One of Gadgil’s noteworthy inventions is UV Waterworks. This effective and inexpensive technology utilizes ultraviolet light to purify water, eliminating disease-causing pathogens. The technology has been employed by WaterHealth International, Inc. and provides affordable safe drinking water to more than five million people in Ghana, India, Liberia, Nigeria and the Philippines, among many other countries, with plans for expansion to Bangladesh.
The Berkeley-Darfur Stove is another significant invention from Gadgil. This technology, disseminated by nonprofit Potential Energy (formerly The Darfur Stoves Project), is a fuel-efficient stove created to help reduce the fuel demand of displaced persons in Darfur, most of whom are women at risk of violence as they forage for firewood outside of camp boundaries. To date, 20,000 Berkeley-Darfur Stoves have been distributed, helping 125,000 women and their dependents. Gadgil is currently working on an iteration of the stove for Ethiopia.
A chair professor of Safe Water and Sanitation in the Department of Civil Environmental Engineering (CEE) at the University of California, Berkeley, Gadgil is not only a brilliant academic, but a talented and inspirational teacher. As a professor, advisor and mentor, Gadgil empowers his students to make a positive impact on society. For many years since 2001, he has taught relevant courses in CEE at the University of California, Berkeley. These include the graduate course “Design for Sustainable Communities,” and the seminar “Technology and Sustainability”; each examines technology’s impacts on society and its survival, leading many of his students to channel their potential towards socially responsible invention and innovation.

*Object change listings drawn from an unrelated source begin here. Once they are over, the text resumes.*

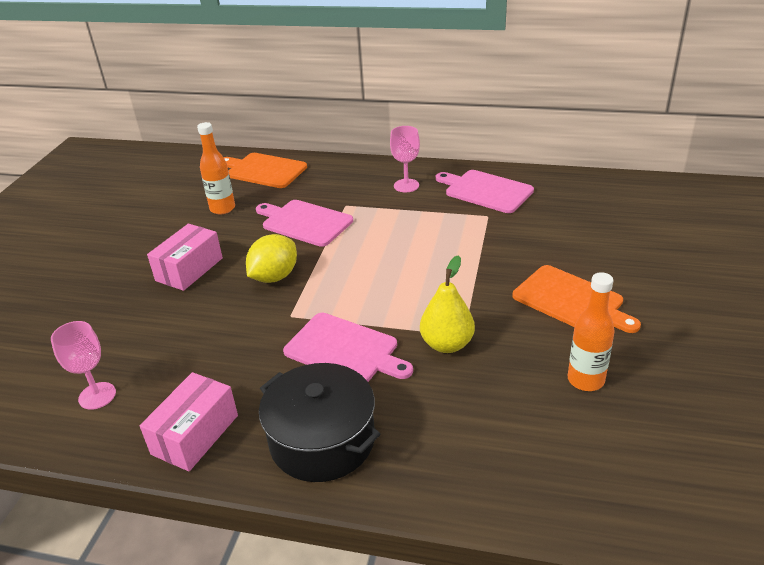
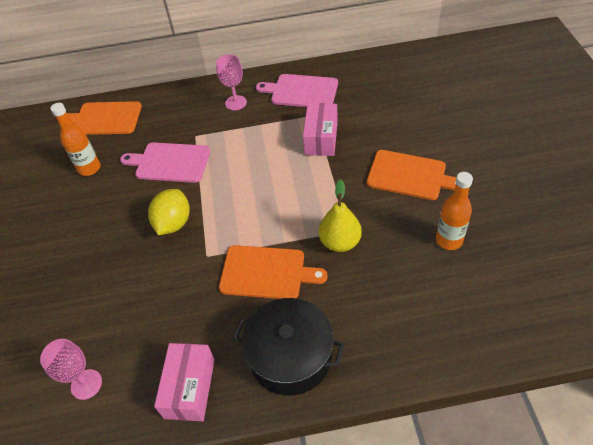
camera: 20 degrees left, 15 degrees up
pink box [147,224,223,291] -> pink box moved to [303,103,338,156]
pink cutting board [283,313,413,382] -> orange cutting board [219,245,328,299]

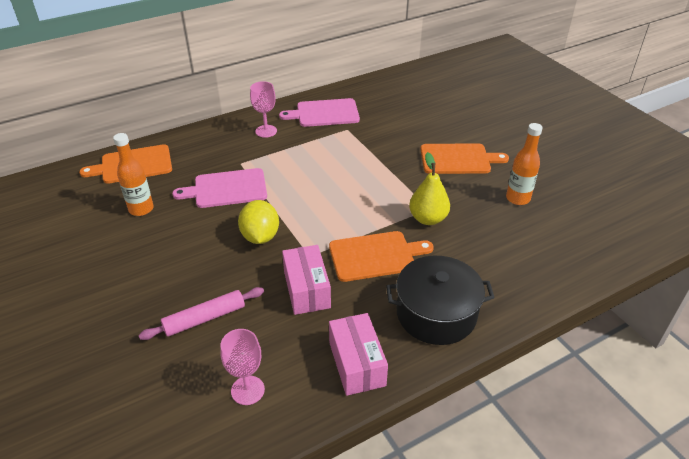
camera: 25 degrees left, 10 degrees down
pink box [303,103,338,156] -> pink box moved to [282,245,331,315]
none -> pink rolling pin [139,287,264,340]

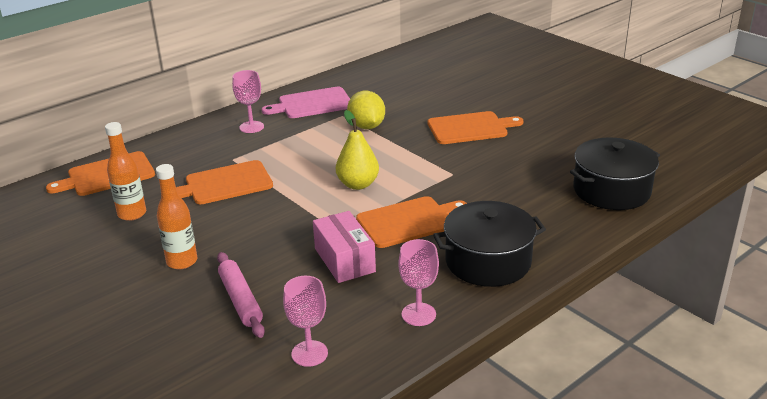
camera: 10 degrees left, 10 degrees down
pink rolling pin [139,287,264,340] -> pink rolling pin turned 75 degrees counterclockwise [217,252,265,338]
pink cutting board [172,168,267,208] -> orange cutting board [176,160,273,204]
yellow lemon [238,200,279,244] -> yellow lemon moved to [347,91,385,129]
pink box [329,313,388,396] -> pink goblet [398,239,439,326]
yellow pear [409,152,450,225] -> yellow pear moved to [336,110,379,190]
orange bottle [506,123,543,205] -> orange bottle moved to [156,164,197,269]
none -> black pot [570,138,660,210]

“There are three billion people in the developing world that can use help from the far fewer in the industrial world with an understanding of modern technology and science,” said Gadgil. “I tell my students, if you want to take on a problem, take on a problem of scale where if you are successful, you make a real impact.”
Gadgil also serves as the director of the Environmental Energy Technologies Division at Lawrence Berkeley National Laboratory and has been recognized regularly for his work in the developing world. He received the prestigious Heinz Award in 2009, was co-winner of the European Patent Office’s Non-European Inventor Award in 2011 for UV Waterworks, and won the Zayed Future Energy Prize for sustainable energy in early 2012.